Jacobian Conjecture for unit triangular matrices This question is about the Jacobian conjecture for a special case.  I will first explain the Jacobian conjecture (since it is something every mathematician should know about).
Let $k$ be an algebraically closed field.
Consider a map $$F: k^n \rightarrow k^n,$$
defined by $$F(x_1,\ldots,x_n)=(f_1(x_1,\ldots,x_n),\ldots,f_n(x_1,\ldots,x_n)),$$
where $f_1,\ldots,f_n$ are polynomials.
The Jacobian of $F$, which I denote $J$, is the determinant of the matrix $dF$ where the $(i,j)$-th entry of $dF$ is $\partial f_i/\partial x_j$.  (The matrix $dF$ gives the induced map on the tangent bundle, or maybe it's the cotangent bundle; it doesn't matter for this question.)
Since $F$ is given by polynomials, the entries of $dF$ are polynomials and $J$ is a polynomial.  Hence $F$ is a nonsingular map if and only if $J$ is a constant.
The inverse function theorem tells us that $F$ has a smooth inverse map if and only if $J$ is constant.  The Jacobian conjecture says that this smooth map is in fact also given by polynomials (in the case where the original map $F$ is given by polynomials).
Question: I would like to know if the Jacobian conjecture is known (or trivial) for the special case where the matrix $dF$ is a triangular matrix with $1$'s on the diagonal.  If it is not known, I would like to know if the full Jacobian conjecture is known to be equivalent to this special case.
Motivation: This is a possible strategy for proving that a particular family of maps I have constructed for a particular purpose is in fact invertible within the category of affine algebraic varieties.
EDIT: Clarifying in light of Tom's remark.  The inverse function theorem just says that $F$ has a local inverse.  The Jacobian conjecture is that $F$ has a global inverse which is given by polynomials.
 A: More simply: 
(I'll write this down for the case $n=3$ because writing and reading subscripts makes me tired.)
Let $(u,v,w)=F(x,y,z)$. By hypothesis 
$u-x$ has derivative $0$ with respect to $x$, so 
$$u=x+P(y,z)$$
for some $P$. And $v-y$ has derivative $0$ with respect to $x$ and $y$, so 
$$v=y+Q(z)$$
for some $Q$. And $w-z$ has derivative $0$ with respect to all three variables, so 
$$w=z+R$$
for some constant $R$.
Now just write down the inverse: 
$$z=w-R$$
$$y=v-Q(z)=v-Q(w-R)$$
$$x=u-P(y,z)=u-P(v-Q(w-R),w-R).$$
A: The Jacobian conjecture is trivial in this case.
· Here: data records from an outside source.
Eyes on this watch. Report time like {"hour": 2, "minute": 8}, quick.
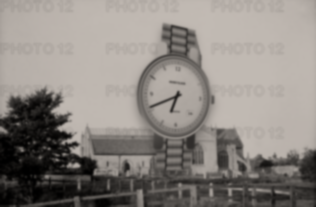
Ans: {"hour": 6, "minute": 41}
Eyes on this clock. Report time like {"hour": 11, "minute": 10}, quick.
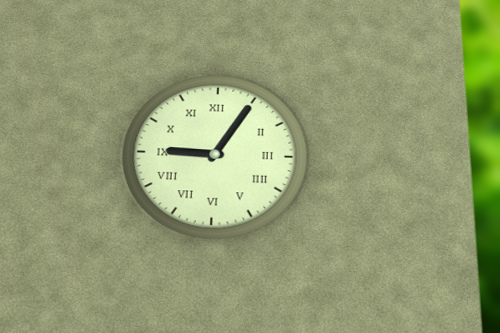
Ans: {"hour": 9, "minute": 5}
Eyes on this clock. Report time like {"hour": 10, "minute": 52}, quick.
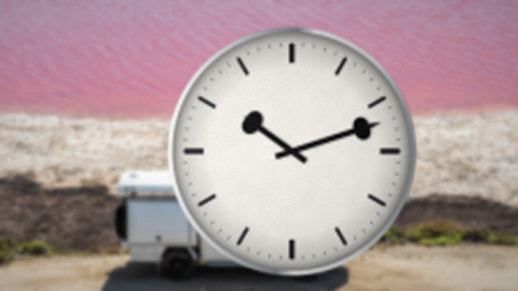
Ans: {"hour": 10, "minute": 12}
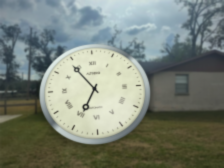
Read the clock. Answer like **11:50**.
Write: **6:54**
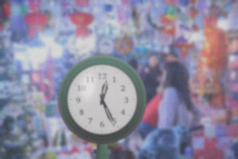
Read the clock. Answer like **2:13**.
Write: **12:26**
Write $M$ for $dF$ and $N$ for its inverse, which is also triangular with 1's on the diagonal.  (I assume upper triangular.)
Now just look at the consequences of $MN=I$.
First, for each $j$, we have $M_{j,j+1}+N_{j,j+1}=0$.  This shows that every entry of the form $N_{j,j+1}$ is a polynomial.
Next, for each $j,t$ with $t>0$ we have $\sum_p M_{j,j+p}N_{j+p,j+t}=0$. This plus induction shows that $N_{j,j+t}$ is a polynomial.  (The induction is on the difference between the two indices on the entry of $N$.)
Edit:  As I said in comments, this never actually uses the upper triangularity and doesn't establish the existence of a global inverse.
Here, I think, is a much better answer:
Write $F=(F_1,\ldots,F_n)$.  We want to know whether $F$ is globally injective.
Suppose $F(s_1,\ldots,s_n)=F(t_1,\ldots,t_n)$.  We know that $F_n$ is an affine function of the last variable only, so $s_n=t_n$.  We know that $F_{n-j}$ is of the form $Ax_{n-j}+G(x_{n-j+1},\ldots,x_n)$, so by backward induction on $n$ we know that $s_{n-j}=t_{n-j}$ for all $j$.  So $F$ is globally injective, which is to say that the Jacobian conjecture holds.